*** DATASET EXTRACT ***
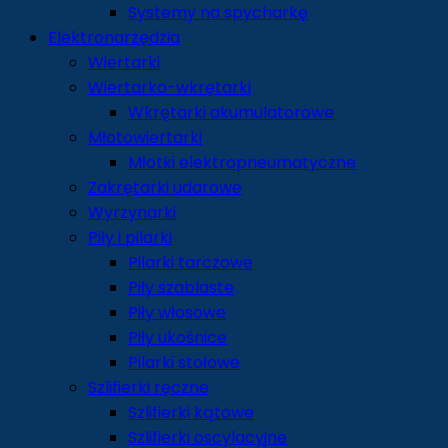
Systemy na spycharkę
Elektronarzędzia
Wiertarki
Wiertarko-wkrętarki
Wkrętarki akumulatorowe
Młotowiertarki
Młotki elektropneumatyczne
Zakrętarki udarowe
Wyrzynarki
Piły i pilarki
Pilarki tarczowe
Piły szablaste
Piły włosowe
Piły ukośnice
Pilarki stołowe
Szlifierki ręczne
Szlifierki kątowe
Szlifierki oscylacyjne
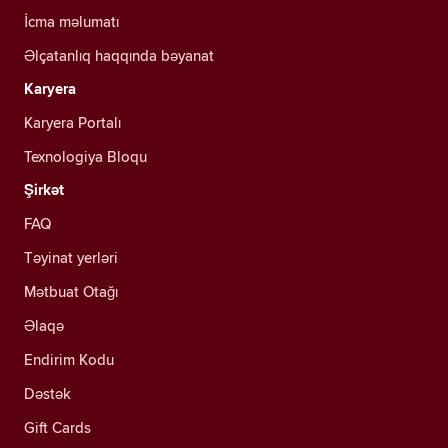
İcma məlumatı
Əlçatanlıq haqqında bəyanat
Karyera
Karyera Portalı
Texnologiya Bloqu
Şirkət
FAQ
Təyinat yerləri
Mətbuat Otağı
Əlaqə
Endirim Kodu
Dəstək
Gift Cards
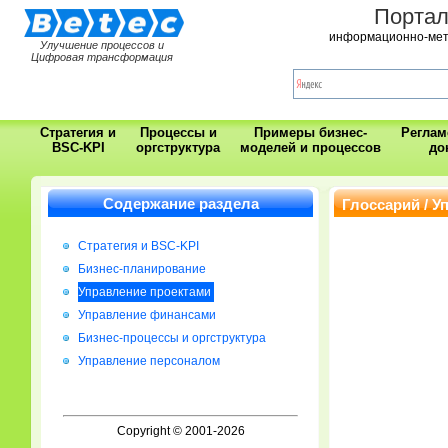
Порта
информационно-мет
Улучшение процессов и
Цифровая трансформация
Стратегия и
Процессы и
Примеры бизнес-
Регла
BSC-KPI
оргструктура
моделей и процессов
до
Содержание раздела
Глоссарий / У
Стратегия и BSC-KPI
Бизнес-планирование
Управление проектами
Управление финансами
Бизнес-процессы и оргструктура
Управление персоналом
Copyright © 2001-2026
*** End of DATASET EXTRACT ***
▶ **WORK REQUIRED**: Look through the listing above and copy each line where the string "Piły" occurs.

▶ **OUTPUT OF THE EXERCISE**:
Piły i pilarki
Piły szablaste
Piły włosowe
Piły ukośnice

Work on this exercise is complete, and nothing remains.